TASK TO CARRY OUT
Give the data back exactly as it stands.
___ DATA SHOWN
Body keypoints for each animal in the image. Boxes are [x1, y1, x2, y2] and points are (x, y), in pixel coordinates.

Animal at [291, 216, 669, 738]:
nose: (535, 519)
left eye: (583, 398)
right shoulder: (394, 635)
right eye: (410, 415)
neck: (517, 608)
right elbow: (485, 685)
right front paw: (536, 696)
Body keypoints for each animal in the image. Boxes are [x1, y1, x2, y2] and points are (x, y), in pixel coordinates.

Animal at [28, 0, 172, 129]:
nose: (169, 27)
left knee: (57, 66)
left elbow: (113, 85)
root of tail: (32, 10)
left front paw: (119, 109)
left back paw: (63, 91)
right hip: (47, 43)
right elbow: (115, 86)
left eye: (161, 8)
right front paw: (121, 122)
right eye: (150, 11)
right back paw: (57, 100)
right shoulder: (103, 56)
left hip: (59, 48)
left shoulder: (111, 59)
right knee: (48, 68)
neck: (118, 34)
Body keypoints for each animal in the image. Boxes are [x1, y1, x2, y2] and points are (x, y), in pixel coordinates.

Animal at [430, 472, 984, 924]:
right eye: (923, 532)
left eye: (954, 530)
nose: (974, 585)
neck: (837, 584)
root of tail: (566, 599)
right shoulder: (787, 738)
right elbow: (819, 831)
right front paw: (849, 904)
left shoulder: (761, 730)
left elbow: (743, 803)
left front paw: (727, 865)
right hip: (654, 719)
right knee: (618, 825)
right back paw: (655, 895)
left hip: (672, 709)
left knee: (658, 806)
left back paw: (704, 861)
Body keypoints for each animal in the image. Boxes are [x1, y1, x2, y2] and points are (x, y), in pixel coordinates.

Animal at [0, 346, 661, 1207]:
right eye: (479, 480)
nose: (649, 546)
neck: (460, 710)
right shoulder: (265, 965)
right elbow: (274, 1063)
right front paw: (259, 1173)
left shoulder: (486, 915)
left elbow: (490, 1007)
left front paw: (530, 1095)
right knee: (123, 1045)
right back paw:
______
OUTPUT OF THE EXERCISE
Body keypoints for each animal in the image. Boxes are [x1, y1, x2, y2] and points are (x, y), in pixel coordinates.

Animal at [291, 216, 669, 738]:
nose: (535, 519)
left eye: (583, 398)
right shoulder: (394, 635)
right eye: (410, 415)
neck: (517, 608)
right elbow: (485, 685)
right front paw: (536, 696)
Body keypoints for each animal in the image. Boxes are [x1, y1, x2, y2] and points are (x, y), in pixel coordinates.

Animal at [28, 0, 172, 129]:
nose: (169, 27)
left knee: (57, 66)
left elbow: (113, 85)
root of tail: (32, 10)
left front paw: (119, 109)
left back paw: (63, 91)
right hip: (47, 43)
right elbow: (115, 86)
left eye: (161, 8)
right front paw: (121, 122)
right eye: (150, 11)
right back paw: (57, 100)
right shoulder: (103, 56)
left hip: (59, 48)
left shoulder: (111, 59)
right knee: (48, 68)
neck: (118, 34)
Body keypoints for each animal in the image. Boxes are [x1, y1, x2, y2] and points are (x, y), in pixel coordinates.

Animal at [430, 472, 984, 924]:
right eye: (923, 532)
left eye: (954, 530)
nose: (974, 585)
neck: (837, 584)
root of tail: (566, 599)
right shoulder: (787, 738)
right elbow: (819, 831)
right front paw: (849, 904)
left shoulder: (761, 730)
left elbow: (743, 803)
left front paw: (727, 865)
right hip: (654, 719)
right knee: (618, 825)
right back paw: (655, 895)
left hip: (672, 709)
left knee: (658, 806)
left back paw: (704, 861)
Body keypoints for each animal in the image. Boxes are [x1, y1, x2, y2] and points are (x, y), in pixel coordinates.

Animal at [0, 346, 661, 1207]:
right eye: (479, 480)
nose: (649, 546)
neck: (460, 710)
right shoulder: (265, 965)
right elbow: (274, 1063)
right front paw: (259, 1173)
left shoulder: (486, 915)
left elbow: (490, 1007)
left front paw: (530, 1095)
right knee: (123, 1045)
right back paw:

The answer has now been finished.